J’ai sonné, j’ai commencé à avoir peur. J’ai envisagé de partir. J’ai monté les 4 étages, j’ai entendu les gens rires, j’ai commencé à paniquer, j’ai réalisé que je n’avais pas pris mes calmants, j’ai encore plus paniqué, je me suis dit que j’allais devoir faire bonne figure et m’intégrer à l’ambiance alors que j’arrivais avec 3h de retard et aucune envie de rire, et je me suis dit « Je n’aurais pas dû venir ». Mister Perfect est sorti m’accueillir sur le palier, et je me suis effondrée en sanglots dans ses bras. Mon ami est arrivé, il m’a serré contre lui aussi, pendant que je pleurais, que je m’excusais, et que je regrettais d’être venu, en répétant « Je pensais y arriver, j’y croyais vraiment ».

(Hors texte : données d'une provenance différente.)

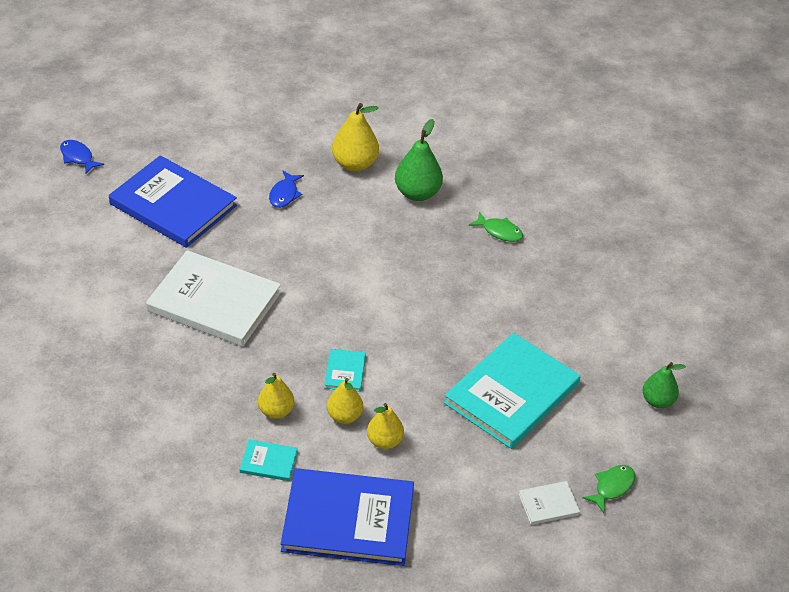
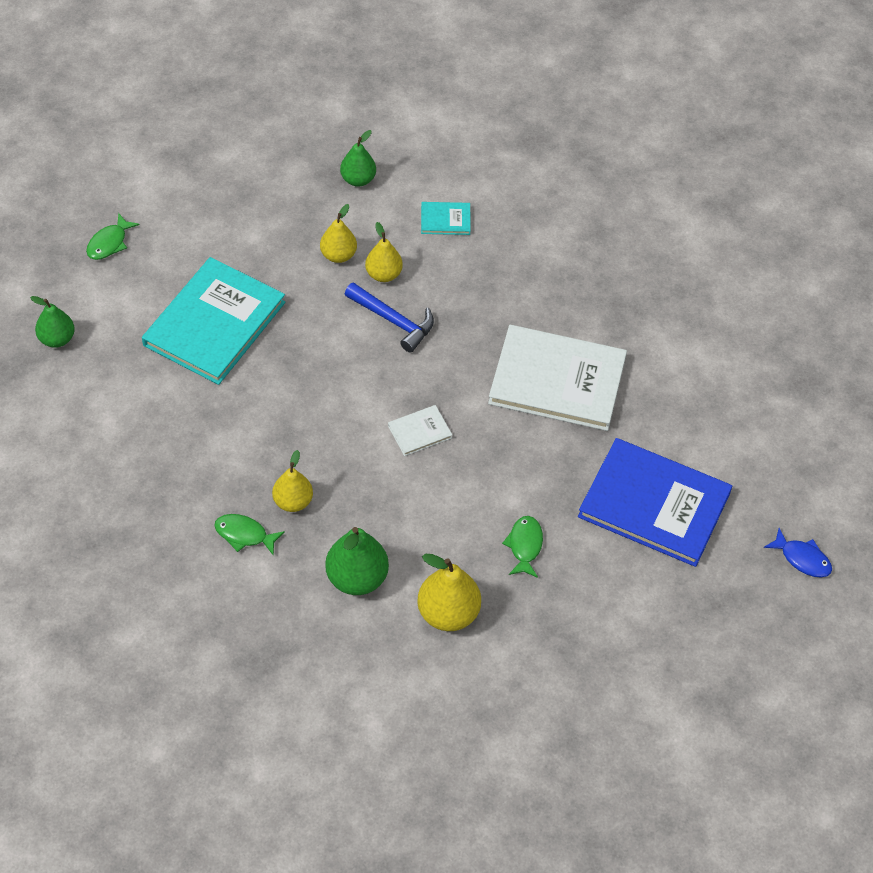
camera: 170 degrees right, 10 degrees up
(276, 411) = (453, 269): yellow pear -> yellow pear (293, 501)
(284, 194) = (525, 546): blue fish -> green fish
(345, 372) = (394, 321): turquoise book -> blue hammer
(348, 520) = (358, 179): blue book -> green pear
(548, 504) = (171, 218): white book -> white book (419, 432)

Au final, je suis restée deux heures dans l’escalier. J’ai gobé deux calmants qui m’ont un peu détendu, mais j’ai été incapable de rentrer.
Mister Perfect est resté avec moi, et nous avons parlé. Il a voulu savoir ce qui s’était passé, s’énervant parfois, me consolant beaucoup, et me rassurant du mieux possible. Il a pesté : « Ce qui m’effraie avec toi, c’est que tu fais toujours tout à fond, et que tu finis par en souffrir. Tu t’implique trop, émotionnellement parlant. Là tu souffres déjà de voir régulièrement le-mec-de-la-salle-de-sport, et tu vas vivre la même chose à l’Asso. Tu peux pas continuer comme ça, il faut que tu te blindes ! Ou que tu gardes une distance ! ». Je lui ai expliqué que ma distance, je l’ai tenu jusqu’à deux semaines avant la rupture, pensant vivre un truc sérieux et partagé. Et que je me suis fait fauchée en pleine ascension fulgurante. Il m’a avoué avoir entendu des rumeurs sur Charles-Henri, qui se traîne une réputation déplorable que tout les étudiants en médecine connaissent : celle d’un branleur, fêtard, pas sérieux, buveur invétéré. « Mais ça ne voulait pas forcément dire qu’il ne serait pas bien avec toi… ». J’ai appréciée de pouvoir parler avec Mister Perfect. Malgré tout ce qu’il y a eu, malgré mes quelques pétages de plombs contre lui, c’est un ami extrêmement précieux, et vraiment, je l’aime profondément.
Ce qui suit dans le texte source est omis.